OpenTelemetry’s data transmission system includes the concept of propagators. Propagators serialize context, so it can traverse the network along with the request.

By default, OpenTelemetry uses a specification established by the World Wide Web Consortium (W3C). Looking at the header’s value, we can infer that it encodes the trace context as <specversion>-<trace_id>-<parent_id>-<traceflag>.

Manual instrumentation Metrics

We do not use meters directly to generate metrics. Instead, meters produce (and are associated with) a set of instruments. An instrument reports measurements, which represent a data point reflecting the state of a metric at a particular point in time.

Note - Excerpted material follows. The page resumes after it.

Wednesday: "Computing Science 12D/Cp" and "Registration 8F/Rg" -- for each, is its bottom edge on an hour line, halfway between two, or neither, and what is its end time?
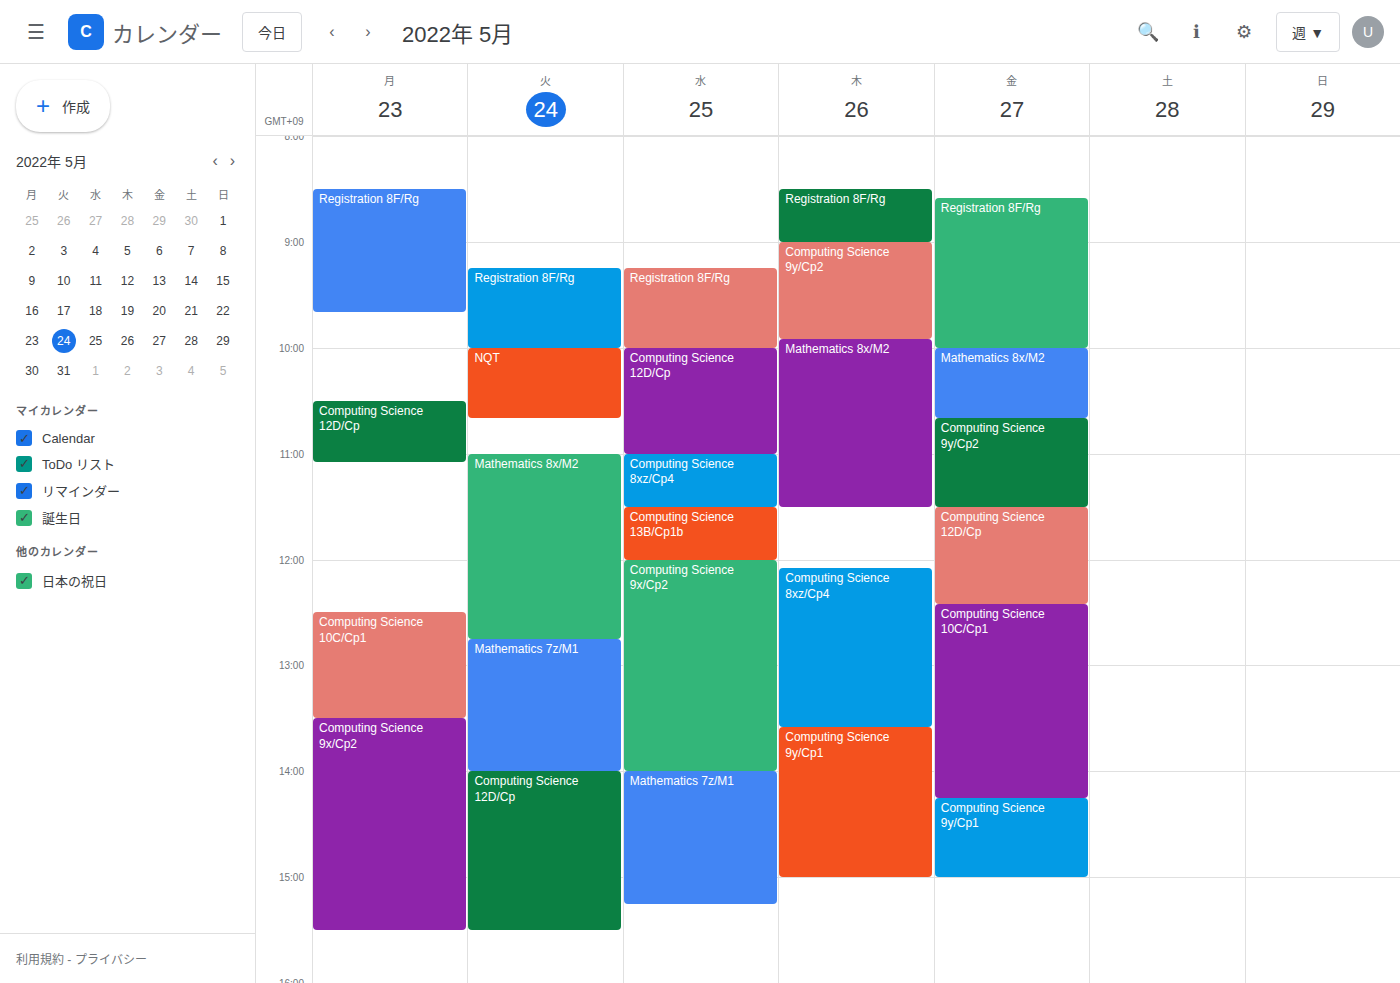
"Computing Science 12D/Cp": 11:00 AM, exactly on the 11 AM line. "Registration 8F/Rg": 10:00 AM, exactly on the 10 AM line.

You would use a meter to create an instrument, such as a counter, designed to track the number of occurrences of an event. Each time a request is made to the server, the counter instrument records a measurement, which is a single data point indicating that a request has occurred. Over time, these measurements are aggregated into data points, which provide a summary of the metric’s behavior, such as the total number of requests received.

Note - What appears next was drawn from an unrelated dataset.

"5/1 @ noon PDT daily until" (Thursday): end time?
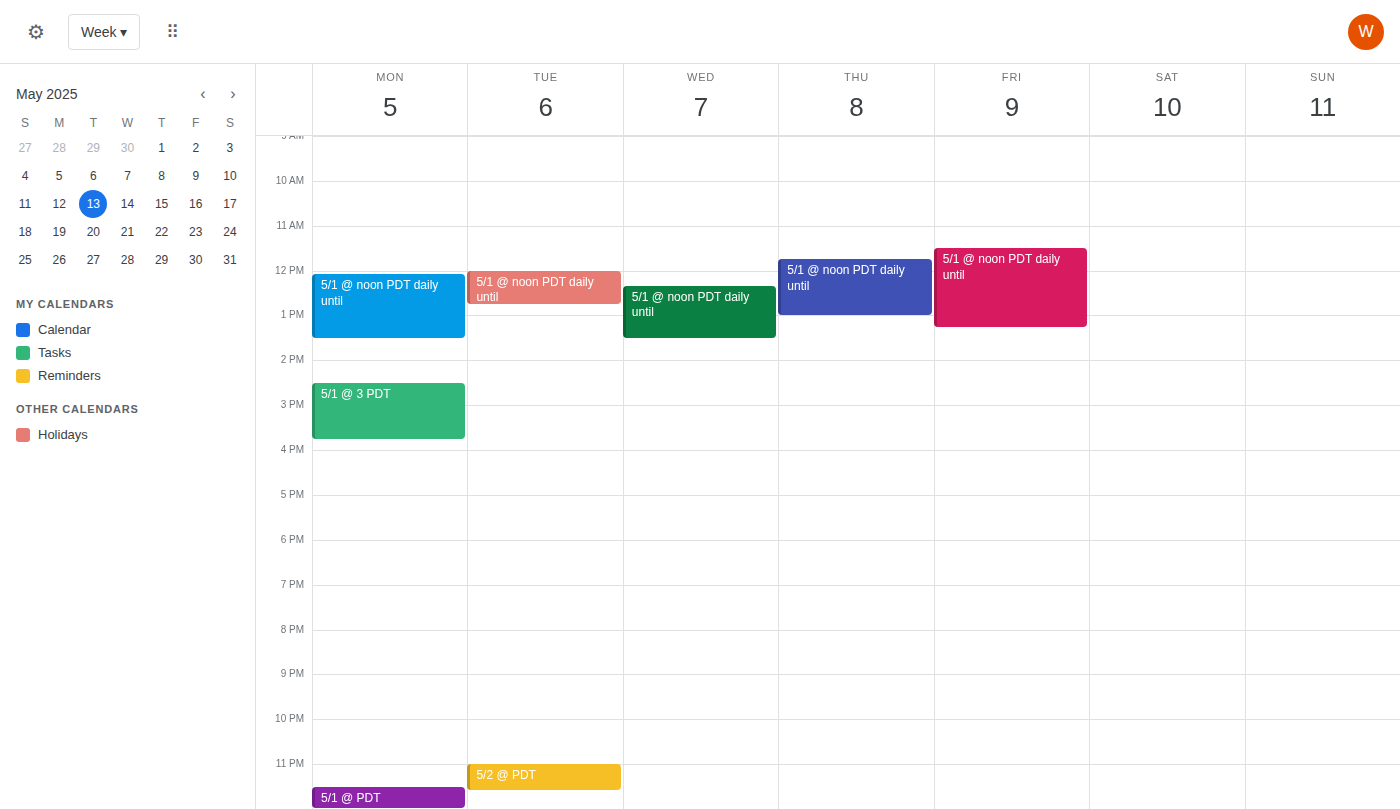
1:00 PM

OpenTelemetry provides different types of instruments to measure various aspects of your application:

  • Counters: monotonically increasing values, such as the total number of requests handled by a server
  • UpAndDownCounter: track values that can both increase and decrease, like the number of active connections to a database
  • Gauge: reflect the state of a value at a given time, such as the current memory usage of a process
  • Histogram: used to analyze the distribution of how frequently a value occurs, which can help identify trends or anomalies in the data
Metrics Pipeline

To record the number of requests to a server and send it to the OTel Collector, you would:

  • Create a counter instrument using a meter provider.
  • Increment the counter for each request.
  • Configure a metric exporter to send the data to the OTel Collector.

The metric exporter is responsible for sending collected metric data to an observability backend, such as Prometheus or an OpenTelemetry Collector.

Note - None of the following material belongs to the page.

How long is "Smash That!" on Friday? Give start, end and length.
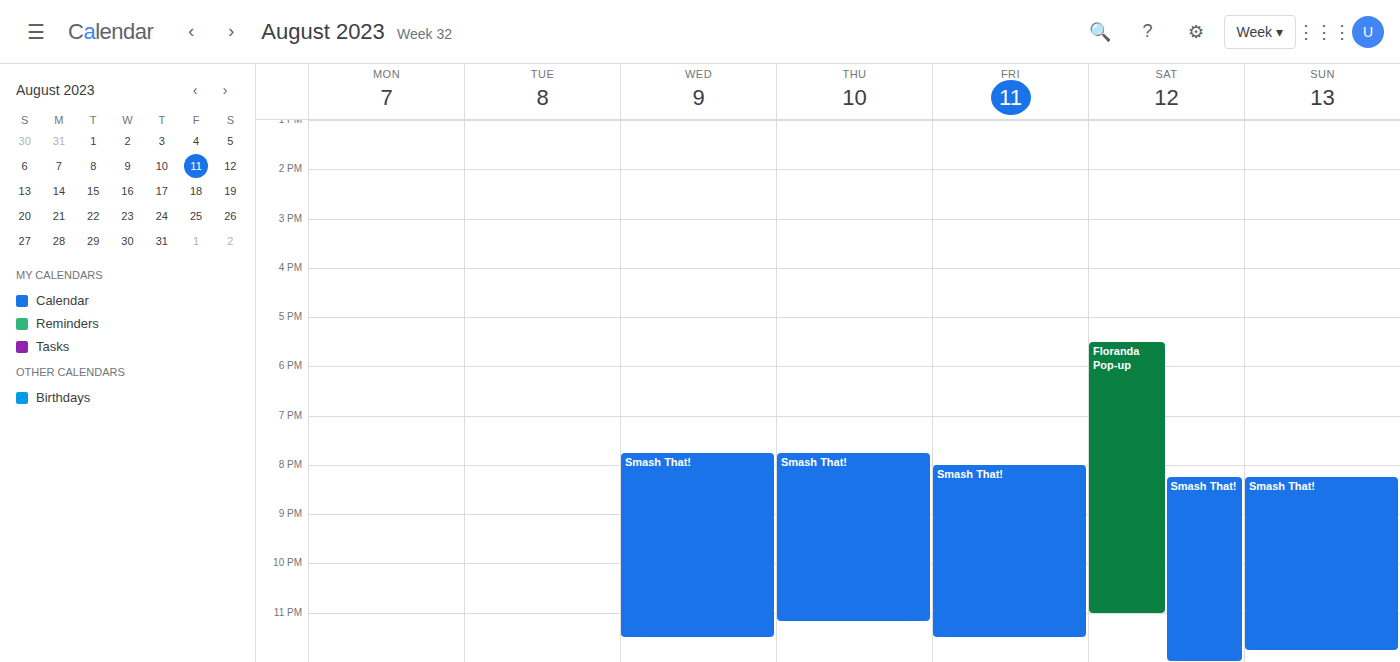
8:00 PM to 11:30 PM, 3 hours 30 minutes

"resource": { // <- origin
    "attributes": {
        "telemetry.sdk.language": "python",
        "telemetry.sdk.name": "opentelemetry",
        "telemetry.sdk.version": "1.24.0",
        "service.name": "unknown_service"
    },
},
"scope_metrics": [
    {
        "scope": { // <-- defined by meter
            "name": "app.py",
            "version": "0.1",
            "schema_url": ""
        },
        "metrics": [
            {
                "name": "index_called", // <-- identify instrument
                "description": "Total amount of requests to /",
                "unit": "request",
                "data": {
                    "data_points": [ // <-- reported measurements
                        {
                            "attributes": {},
                            "start_time_unix_nano": 1705676073229533664,
                            "time_unix_nano": 1705676101944590149,
                            "value": 1
                        }
                    ],
                    "aggregation_temporality": 2, // <-- aggregation
                    "is_monotonic": true
                }
            }
        ],
    }
]

The instrument reports separate counters for each unique combination of attributes. The number of attributes and the range of values can quickly lead to many unique combinations. High cardinality means we have to keep track of numerous distinct time series, which leads to increased storage requirements, network traffic, and processing overhead. Each unique combination of attributes represents a distinct time series that must be tracked.

Every instrument type has a default method for aggregating a metric based on incoming measurements. For instance, a Counter performs a SumAggregation, while a Gauge defaults to LastValueAggregation.

The Four Golden Signals of Observability

  • Traffic: volume of requests handled by the system
  • Errors: rate of failed requests
  • Latency: the amount of time it takes to serve a request. Histograms are ideal for this because they represent a frequency distribution across many requests. They allow us to divide a set of data points into percentage-based segments, commonly known as percentiles. For example, the 95th percentile latency (P95) represents the value below which 95% of response times fall.
  • Saturation: how much of a resource is being consumed at a given time. “amount of work that a resource is unable to service.” In other words, saturation is a backlog of unprocessed work. An example of a saturation metric would be the length of a queue.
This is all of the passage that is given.